Dirty or dusty leaves

When was the last time you washed your plant’s leaves? Plants breathe through their leaves in addition to absorbing sunlight through them. Your plant won’t be able to carry out either of these tasks as effectively as we’d like if a layer of dust is present on its huge leaves. A fantastic technique to keep your Fiddle Leaf Fig plant bright, healthy, and vibrant is to clean the leaves every few months. You may read about various cleaning techniques for your fiddle leaf fig here.

Fiddle Leaf Figs are known to be pickier than most plants, despite the fact that they can be quite low maintenance.
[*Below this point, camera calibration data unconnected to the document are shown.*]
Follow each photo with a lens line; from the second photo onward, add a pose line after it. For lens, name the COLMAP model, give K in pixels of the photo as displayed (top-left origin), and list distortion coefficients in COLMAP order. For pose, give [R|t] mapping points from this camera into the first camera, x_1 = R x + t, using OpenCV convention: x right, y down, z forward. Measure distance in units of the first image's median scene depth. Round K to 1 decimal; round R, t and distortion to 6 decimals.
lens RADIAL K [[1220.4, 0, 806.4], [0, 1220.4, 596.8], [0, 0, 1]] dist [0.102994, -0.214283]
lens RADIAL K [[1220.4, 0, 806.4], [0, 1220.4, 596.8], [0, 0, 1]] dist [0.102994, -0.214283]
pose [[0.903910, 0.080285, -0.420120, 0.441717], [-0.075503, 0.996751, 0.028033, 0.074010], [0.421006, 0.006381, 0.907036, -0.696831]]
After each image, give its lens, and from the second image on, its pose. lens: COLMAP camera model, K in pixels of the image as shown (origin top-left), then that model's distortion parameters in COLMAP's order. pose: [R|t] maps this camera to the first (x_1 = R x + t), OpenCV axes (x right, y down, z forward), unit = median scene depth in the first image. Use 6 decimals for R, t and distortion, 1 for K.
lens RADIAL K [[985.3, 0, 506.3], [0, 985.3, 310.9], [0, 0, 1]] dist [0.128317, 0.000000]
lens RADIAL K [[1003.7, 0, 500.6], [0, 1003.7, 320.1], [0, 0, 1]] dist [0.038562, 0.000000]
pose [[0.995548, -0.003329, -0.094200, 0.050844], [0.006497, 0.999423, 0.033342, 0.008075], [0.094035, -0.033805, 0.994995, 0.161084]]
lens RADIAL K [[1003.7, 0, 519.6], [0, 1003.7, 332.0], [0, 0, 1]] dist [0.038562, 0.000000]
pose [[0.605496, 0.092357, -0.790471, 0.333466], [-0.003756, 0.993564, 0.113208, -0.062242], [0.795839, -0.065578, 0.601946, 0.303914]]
Maintain a regular watering routine, fertilize in the spring and summer, and most importantly, ensure that your plant receives enough light year-round (yes, this may require moving it in the winter!). Keep an eye out for any of these symptoms because treating them quickly is essential to keeping your plant healthy and looking good.

This article was modified from Claire Akin’s Fiddle Leaf Fig Plant Resource. For additional information on how to take care of the fiddle leaf fig, see their website.